• _Page text_:
I was a teenager and barely aware of an awards campaign as a concept at the time, but I remember Hathaway’s Globes speech vividly. So vividly that for years I actually thought it was her Oscars speech. She says that her Golden Globe will be a weapon for her against self doubt! I ate this up as a teenager. And there’s a way in which the whole thing felt like a fairytale. At the time, I didn’t really have the money to go to the movies regularly, and I was too afraid to watch Oscar movies anyway because they made me feel dumb. So in 2012, Anne Hathaway felt like my Oscar nominee. I hadn’t seen any of the other movies. But I knew who Anne Hathaway was. To this day, I am not sure if I imagined it or if it’s a real memory, but I still tell people that The Princess Diaries was the first movie I saw in theaters. And Ella Enchanted was the first movie that I remember speaking in a pop-cultural language that I could understand.
Though her characters in each of these three movies — Mia Thermopolis, Ella of Frell, and Fantine, who I don’t think has a last name — are markedly different, there’s a certain continuity across these roles that interests me. In two of them (Princess Diaries and Ella Enchanted), Hathaway’s character is explicitly a princess. Though, she’s most damsel-y as Fantine, and this character also feels the most fabled. In terms of my own personal movie origin story, or, to paraphrase Las Culturistas, in terms of the movie that made me say movies are for me, each of these films is significant. There’s a naiveté, an optimism, and an exquisite tragedy to this trilogy of films, perfectly calibrated to appeal to my teenage self.

• _Entries_:
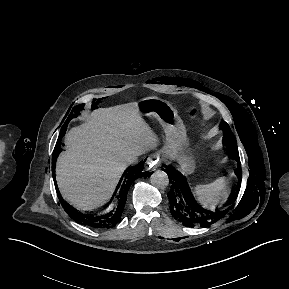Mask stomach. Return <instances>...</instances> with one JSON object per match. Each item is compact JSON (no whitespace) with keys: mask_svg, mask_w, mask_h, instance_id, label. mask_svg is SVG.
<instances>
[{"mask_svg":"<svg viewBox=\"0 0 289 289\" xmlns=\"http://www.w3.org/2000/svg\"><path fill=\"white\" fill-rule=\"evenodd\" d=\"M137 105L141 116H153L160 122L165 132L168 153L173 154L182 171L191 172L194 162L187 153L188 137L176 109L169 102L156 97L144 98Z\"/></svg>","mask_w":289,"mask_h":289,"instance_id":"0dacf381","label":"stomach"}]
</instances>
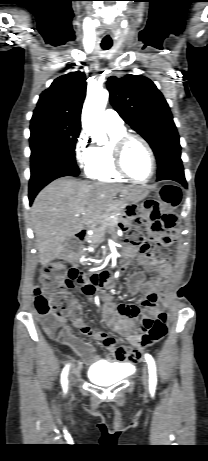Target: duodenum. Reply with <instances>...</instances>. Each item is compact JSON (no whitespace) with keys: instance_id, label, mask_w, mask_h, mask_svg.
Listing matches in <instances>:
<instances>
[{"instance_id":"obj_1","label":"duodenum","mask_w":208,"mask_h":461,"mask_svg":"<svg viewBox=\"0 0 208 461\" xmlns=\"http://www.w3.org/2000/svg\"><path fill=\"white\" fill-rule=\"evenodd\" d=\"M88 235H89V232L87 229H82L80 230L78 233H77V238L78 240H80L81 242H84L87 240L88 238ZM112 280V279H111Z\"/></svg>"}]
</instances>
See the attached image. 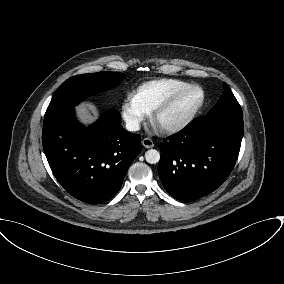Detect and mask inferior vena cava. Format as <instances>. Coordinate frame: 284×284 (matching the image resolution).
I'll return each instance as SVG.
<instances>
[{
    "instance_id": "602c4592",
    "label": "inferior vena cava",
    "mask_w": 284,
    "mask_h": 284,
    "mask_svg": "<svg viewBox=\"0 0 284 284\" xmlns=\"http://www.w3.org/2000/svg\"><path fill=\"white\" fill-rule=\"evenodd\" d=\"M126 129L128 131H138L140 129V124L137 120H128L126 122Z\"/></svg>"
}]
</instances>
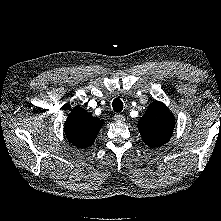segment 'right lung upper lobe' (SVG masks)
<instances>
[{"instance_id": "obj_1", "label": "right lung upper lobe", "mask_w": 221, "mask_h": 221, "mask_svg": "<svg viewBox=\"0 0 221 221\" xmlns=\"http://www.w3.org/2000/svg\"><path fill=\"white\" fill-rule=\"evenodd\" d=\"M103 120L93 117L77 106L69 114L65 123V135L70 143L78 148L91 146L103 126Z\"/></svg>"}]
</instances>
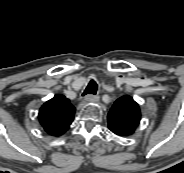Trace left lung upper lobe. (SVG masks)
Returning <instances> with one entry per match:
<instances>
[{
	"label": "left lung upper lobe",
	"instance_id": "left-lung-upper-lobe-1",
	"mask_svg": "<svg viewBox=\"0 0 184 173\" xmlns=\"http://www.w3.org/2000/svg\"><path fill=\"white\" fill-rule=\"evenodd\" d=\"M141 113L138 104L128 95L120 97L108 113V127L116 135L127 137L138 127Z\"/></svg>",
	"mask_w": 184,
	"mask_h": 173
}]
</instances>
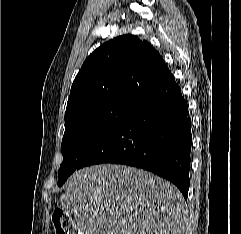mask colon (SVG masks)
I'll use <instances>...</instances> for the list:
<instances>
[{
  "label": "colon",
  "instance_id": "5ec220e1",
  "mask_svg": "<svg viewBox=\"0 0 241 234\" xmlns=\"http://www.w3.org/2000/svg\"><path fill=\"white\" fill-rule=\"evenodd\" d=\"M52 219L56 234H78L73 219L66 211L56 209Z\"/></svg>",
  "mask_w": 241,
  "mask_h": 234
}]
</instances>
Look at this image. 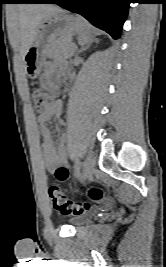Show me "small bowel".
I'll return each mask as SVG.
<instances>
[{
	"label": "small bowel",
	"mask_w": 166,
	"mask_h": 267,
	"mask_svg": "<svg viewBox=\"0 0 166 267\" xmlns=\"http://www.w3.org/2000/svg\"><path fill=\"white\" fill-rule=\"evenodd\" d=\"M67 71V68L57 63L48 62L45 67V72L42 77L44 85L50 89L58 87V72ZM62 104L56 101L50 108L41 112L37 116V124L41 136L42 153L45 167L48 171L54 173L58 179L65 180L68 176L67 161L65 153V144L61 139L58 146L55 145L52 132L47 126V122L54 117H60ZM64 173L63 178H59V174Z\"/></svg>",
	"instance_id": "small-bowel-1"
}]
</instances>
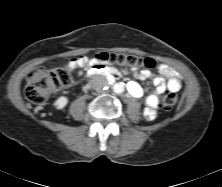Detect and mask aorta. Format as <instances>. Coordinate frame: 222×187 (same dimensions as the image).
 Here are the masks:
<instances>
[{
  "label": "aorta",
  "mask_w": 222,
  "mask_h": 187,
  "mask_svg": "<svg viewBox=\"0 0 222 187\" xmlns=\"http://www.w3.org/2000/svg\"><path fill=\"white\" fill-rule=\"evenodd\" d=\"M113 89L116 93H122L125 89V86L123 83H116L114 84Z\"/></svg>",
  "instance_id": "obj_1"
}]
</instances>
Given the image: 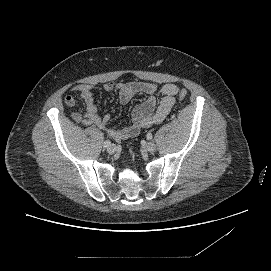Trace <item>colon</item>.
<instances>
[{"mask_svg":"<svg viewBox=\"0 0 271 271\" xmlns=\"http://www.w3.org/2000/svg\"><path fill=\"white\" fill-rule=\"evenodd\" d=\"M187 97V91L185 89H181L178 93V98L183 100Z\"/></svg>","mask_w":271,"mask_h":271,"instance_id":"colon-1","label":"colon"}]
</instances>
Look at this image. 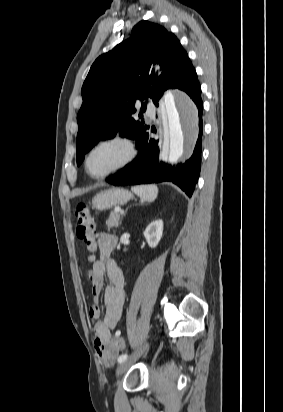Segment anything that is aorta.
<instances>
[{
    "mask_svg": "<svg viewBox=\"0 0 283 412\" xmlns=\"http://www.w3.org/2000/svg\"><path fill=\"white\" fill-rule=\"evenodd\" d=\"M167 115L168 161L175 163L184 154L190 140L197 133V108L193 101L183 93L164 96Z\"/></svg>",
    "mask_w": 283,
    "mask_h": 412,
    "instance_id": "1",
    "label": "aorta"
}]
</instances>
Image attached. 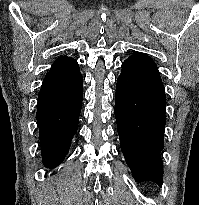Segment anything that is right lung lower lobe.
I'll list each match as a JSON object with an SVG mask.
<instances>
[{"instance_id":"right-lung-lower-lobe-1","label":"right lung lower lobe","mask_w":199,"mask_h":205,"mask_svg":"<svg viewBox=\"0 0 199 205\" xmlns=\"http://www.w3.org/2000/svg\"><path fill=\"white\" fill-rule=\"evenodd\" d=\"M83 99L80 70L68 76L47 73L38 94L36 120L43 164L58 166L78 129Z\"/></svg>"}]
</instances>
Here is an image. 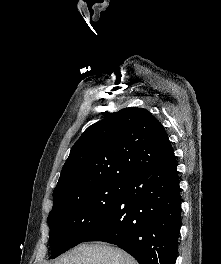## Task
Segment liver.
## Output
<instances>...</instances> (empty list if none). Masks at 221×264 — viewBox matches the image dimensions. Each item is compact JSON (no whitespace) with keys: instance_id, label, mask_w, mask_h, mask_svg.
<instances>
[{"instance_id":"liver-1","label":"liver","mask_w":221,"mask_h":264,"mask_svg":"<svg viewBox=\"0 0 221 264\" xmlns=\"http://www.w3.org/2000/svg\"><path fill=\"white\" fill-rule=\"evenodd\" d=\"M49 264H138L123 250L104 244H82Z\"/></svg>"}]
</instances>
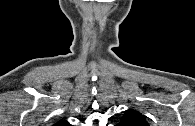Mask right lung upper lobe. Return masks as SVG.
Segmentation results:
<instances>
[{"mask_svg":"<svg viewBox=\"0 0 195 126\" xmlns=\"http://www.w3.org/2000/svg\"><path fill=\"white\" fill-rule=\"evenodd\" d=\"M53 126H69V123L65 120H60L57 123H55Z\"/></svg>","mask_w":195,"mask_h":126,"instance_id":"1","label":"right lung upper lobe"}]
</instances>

...

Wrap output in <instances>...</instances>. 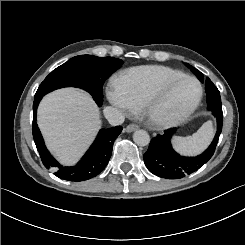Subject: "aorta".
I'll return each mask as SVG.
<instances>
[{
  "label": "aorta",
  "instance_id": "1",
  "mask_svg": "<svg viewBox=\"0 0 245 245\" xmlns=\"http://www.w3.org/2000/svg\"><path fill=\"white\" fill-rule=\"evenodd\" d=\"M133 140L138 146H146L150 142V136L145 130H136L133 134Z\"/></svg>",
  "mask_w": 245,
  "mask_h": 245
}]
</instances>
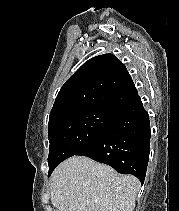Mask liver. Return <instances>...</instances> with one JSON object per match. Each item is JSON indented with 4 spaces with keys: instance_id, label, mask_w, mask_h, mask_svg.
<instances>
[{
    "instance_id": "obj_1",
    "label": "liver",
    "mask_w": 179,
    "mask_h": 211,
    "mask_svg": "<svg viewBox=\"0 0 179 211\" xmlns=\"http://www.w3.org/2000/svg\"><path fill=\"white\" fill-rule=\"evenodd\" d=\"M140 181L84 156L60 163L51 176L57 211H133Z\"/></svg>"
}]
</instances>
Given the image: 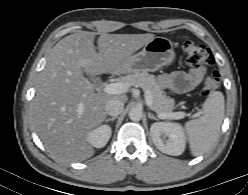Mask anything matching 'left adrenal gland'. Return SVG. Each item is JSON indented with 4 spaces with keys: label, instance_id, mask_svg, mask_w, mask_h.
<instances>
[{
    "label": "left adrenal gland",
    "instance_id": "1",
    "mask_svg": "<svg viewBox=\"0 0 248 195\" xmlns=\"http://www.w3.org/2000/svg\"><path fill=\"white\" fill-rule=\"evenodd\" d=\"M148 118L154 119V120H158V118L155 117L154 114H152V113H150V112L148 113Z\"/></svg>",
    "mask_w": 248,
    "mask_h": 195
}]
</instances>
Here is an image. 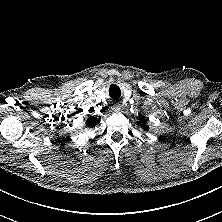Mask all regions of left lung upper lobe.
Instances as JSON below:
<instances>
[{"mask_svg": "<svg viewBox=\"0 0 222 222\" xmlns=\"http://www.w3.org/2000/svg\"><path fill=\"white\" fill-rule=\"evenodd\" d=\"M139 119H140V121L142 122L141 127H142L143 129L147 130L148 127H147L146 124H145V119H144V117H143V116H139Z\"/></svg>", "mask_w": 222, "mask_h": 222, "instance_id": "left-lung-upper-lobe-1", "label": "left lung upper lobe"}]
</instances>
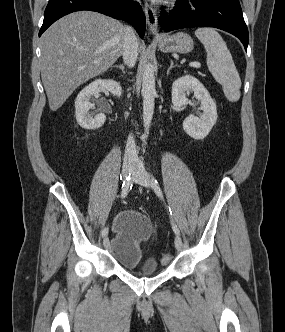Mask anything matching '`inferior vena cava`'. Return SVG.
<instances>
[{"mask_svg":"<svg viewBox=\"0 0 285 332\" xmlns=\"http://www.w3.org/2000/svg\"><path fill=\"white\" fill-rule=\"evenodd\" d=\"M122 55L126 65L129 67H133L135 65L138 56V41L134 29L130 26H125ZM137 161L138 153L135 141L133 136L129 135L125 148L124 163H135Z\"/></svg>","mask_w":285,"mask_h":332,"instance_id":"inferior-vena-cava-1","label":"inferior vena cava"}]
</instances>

• _What this exercise asks_:
A: Translate this sentence from the essay about Anne Hathaway's roles into Spanish: "So in 2012, Anne Hathaway felt like my Oscar nominee."
B: Carry on writing the essay about Anne Hathaway's roles, picking up after its last sentence.
Nothing in the lines is needed here.

• _Written answers_:
A: Así que, en 2012, Anne Hathaway era para mí como mi propia nominada al Óscar.

B:
I had only seen Tom Hooper’s ill-conceived, closeup-heavy 2012 adaptation of Les Misérables once before re-watching it this summer. I’d had a sense before my rewatch that this film was mostly a failure. And I was beginning to wonder whether it felt right that this role should have been the one that won Anne Hathaway an Oscar.
Well. When a closeup works, it really fucking works. For four and a half minutes, the camera doesn’t move from Hathaway’s face as she performs “I Dreamed a Dream.” While the song is one of the great, powerhouse musical theater ballads, Hathaway sings it like a monologue. I was prepared to be moved by her performance, while perhaps a bit put off by the more cloying aspects of the character’s storyline. After all, in 2024, Fantine appears much less like a compellingly tragic character and much more like a man’s idea of the worst manifestation of the madonna-whore complex. Oh no, she had sex and now she is literally dying! But Anne Hathaway constructs Fantine as more of a person than as one of the most famous musical theater roles of all time.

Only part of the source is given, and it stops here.